A decisive vote for Sí will not end US military and political destabilization campaigns but it will certainly undermine and demoralize their collaborators. On December 2, 2007 the Venezuelans have a rendezvous with history.

{ 1 comment… read it below or add one }

Gary G December 3, 2007 at 11:55 am

In some ways this is good for Chávez to understand what he is up against. For one, the level of fascism among the opposition is astonishing. They have no interest in truthing the facts or in recognizing a system of egalitarian functioning. If they were ever to come back to power under the Primary Justice or Christian Democratic parties they will undo the constitution that defines the rights of the poor.

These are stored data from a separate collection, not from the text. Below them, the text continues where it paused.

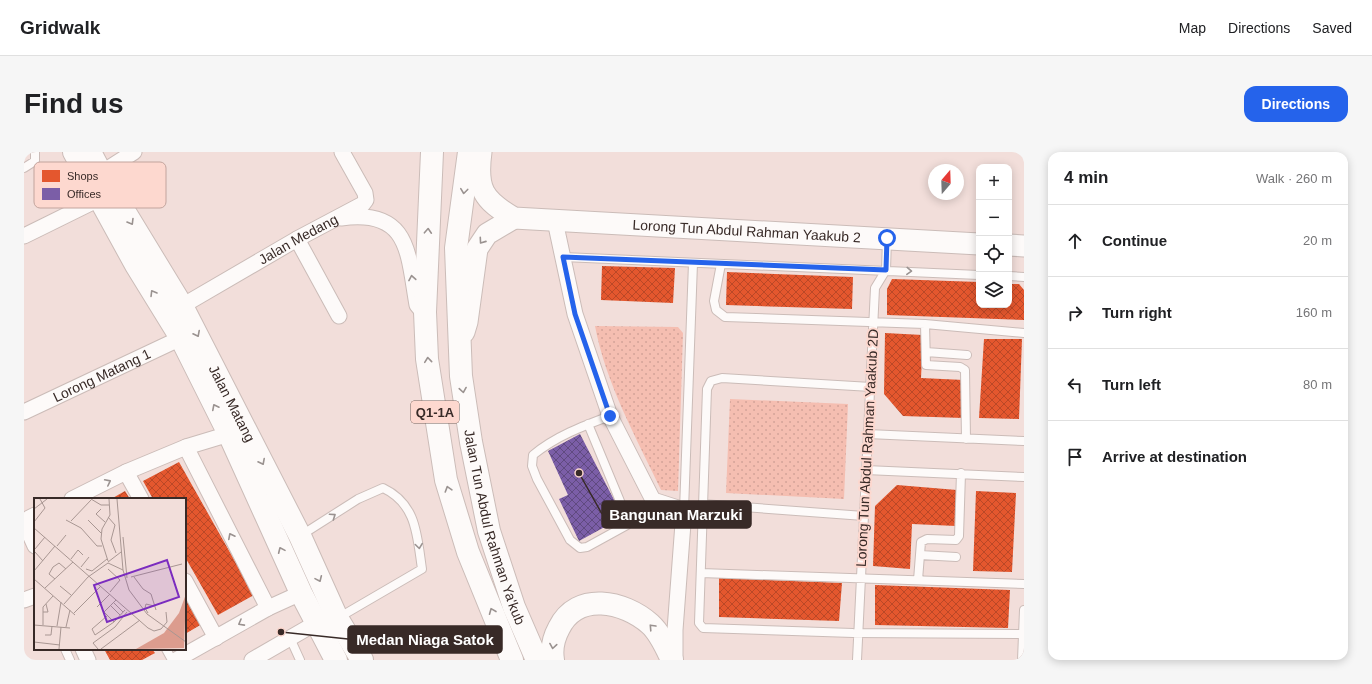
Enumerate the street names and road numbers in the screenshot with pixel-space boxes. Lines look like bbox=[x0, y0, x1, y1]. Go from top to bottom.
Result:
street label: Jalan Medang bbox=[256, 211, 340, 268]
street label: Lorong Tun Abdul Rahman Yaakub 2 bbox=[632, 217, 861, 245]
street label: Lorong Tun Abdul Rahman Yaakub 2D bbox=[853, 329, 881, 567]
street label: Lorong Matang 1 bbox=[50, 345, 153, 405]
street label: Jalan Matang bbox=[206, 362, 258, 445]
road number: Q1-1A bbox=[411, 401, 459, 423]
street label: Jalan Tun Abdul Rahman Ya'kub bbox=[461, 428, 529, 627]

This is not a Venezuela problem; this is a U.S. problem and the root of this class racism is U.S. neoliberalism and exceptionalism as the reference point for the opposition in these times. The acceptance of violence among the opposition youth and lack of critique from their parents and opposition political parties speaks volumes about this tendency. The corporate television, violent video games, and U.S. “terror” movies are well consumed by the opposition class and the children are raised up with ritualized violence as a form of entertainment from birth. It mirrors the dilemma for U.S. youth from sub-literate and reactionary upbringings.

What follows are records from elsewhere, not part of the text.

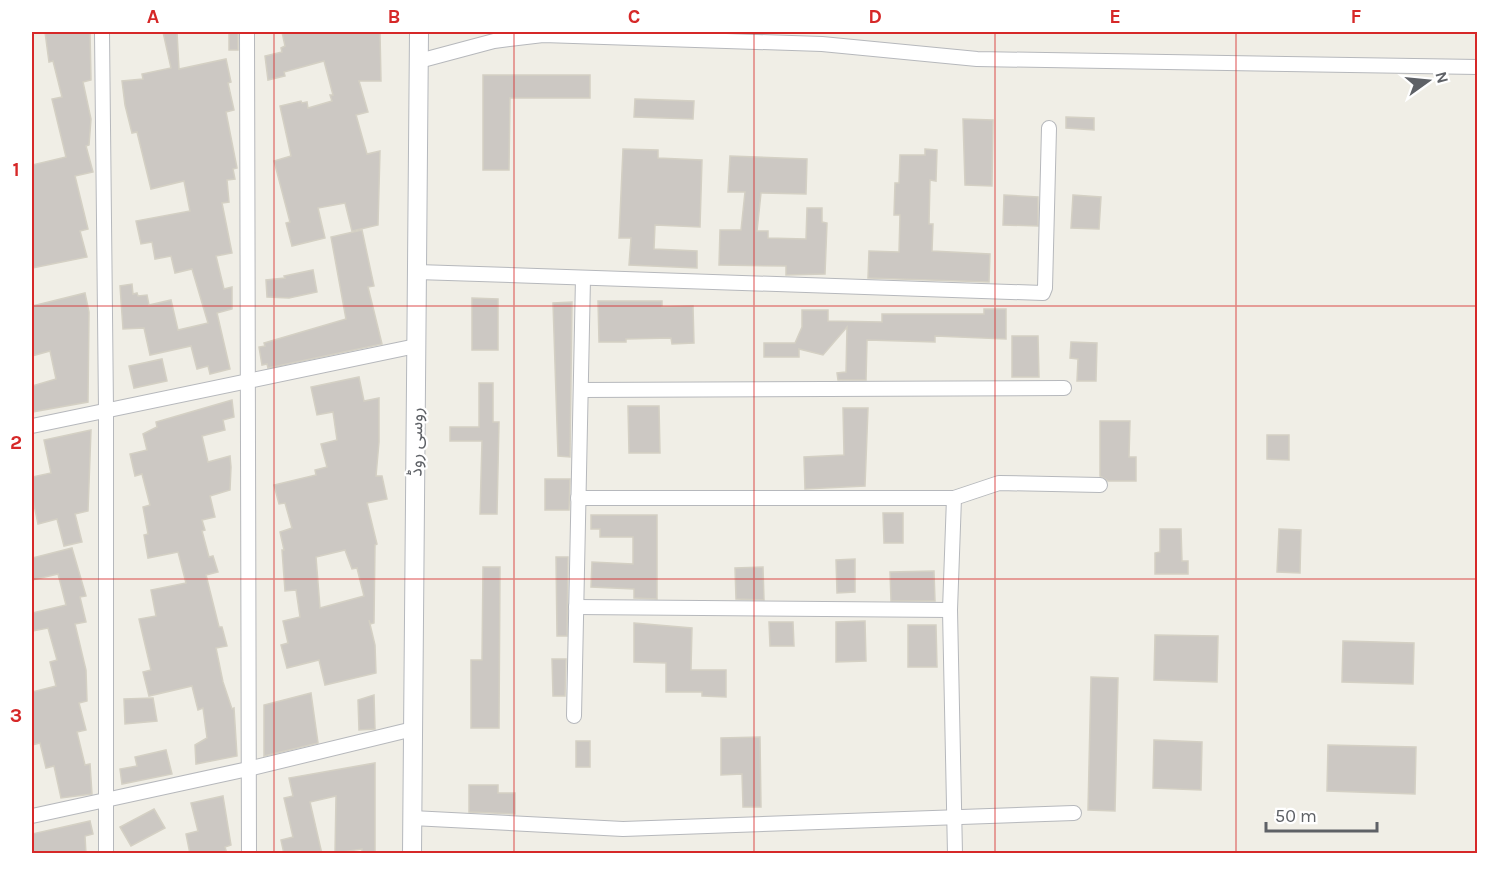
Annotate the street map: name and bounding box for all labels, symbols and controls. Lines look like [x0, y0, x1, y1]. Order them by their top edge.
text: A [147, 5, 160, 28]
text: B [388, 5, 400, 28]
text: C [628, 5, 640, 28]
text: D [868, 5, 882, 28]
text: E [1109, 5, 1121, 28]
text: F [1351, 5, 1362, 28]
north arrow [1398, 51, 1458, 111]
text: N [1431, 69, 1453, 85]
text: 1 [12, 158, 20, 181]
street label: روسی روڈ [404, 407, 428, 477]
text: 2 [10, 431, 22, 454]
text: 3 [10, 704, 22, 727]
scale bar [1266, 795, 1377, 833]
text: 50 m [1275, 805, 1317, 827]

The left to the right here have to be very careful to work towards continuing infrastructural improvements ongoing here with the newly retained oil wealth and not let lapse the reform process into an internal class warfare that could lead to another post Allende Chile of right wing atrocities. The dirty tricks put into place in this campaign were in full force leading up to the reform vote including passing out false descriptions of the reform process and spreading of rumors including such whoppers as that girls would no longer be able to wear string bikini’s at the beach or buy deodorant. The poor to the middle class were susceptible to these claims and I heard them repeated many times without irony.

Another obstacle in the process with the reform is the corruption that has occurred within the Mercal food program that is under the directorship of the military. Political corruption has been endemic to South American politics for so long and eliminating this abuse entirely is a great struggle though the Chávez government has been the most accountable to date. If the Primary Justice or Christian Democrats re-assume power we can expect the back room deals with the multinational companies and loss of national wealth and of popular democracy again. There have been food shortages that are the result of the military selling food slated for the poorest Venezuelans that has found its way into Columbia and into the black market for the purposes of enrichment of unscrupulous military managers. This needs to stop and I know that to keep the Bolivarian reforms in movement Chavez has had to make alliances with some of these elements to protect himself from internal pressures. The poor are effected by this corruption in a visceral way that can effect his support base with those not directly in the Bolivarian councils. All these factors could, in part, explain why 3 million of the poor this time did not go to vote. Another reason is the complexity of the reform issues needing one to read them and be familiar with them in relation to the entire Bolivarian project and that may have proved a burden for this group. We know how uninformed (read disassociated) are U.S. American voters about the minutia of electoral propositions after being bombarded with “information” campaigns, especially targeting those designed to increase the popular power like rent controls or public health care.

I also think Chávez overestimated the level of political education that had taken place here and tried to make changes towards a new socialism to fast. If he had removed the caveat of unlimited reelection and stuck to eliminating foreign campaign funding, which is illegal in the U.S.A., and social security for the poor street vendors and housewives, community power, and other pro popular reforms, he likely would have prevailed but all is not clear at this moment the extent of the funding by NED to help produce this result. He is still president for five more years and, based on good work, could leave the PSUV with the possibility to achieve another leader to continue the reform process past his tenure.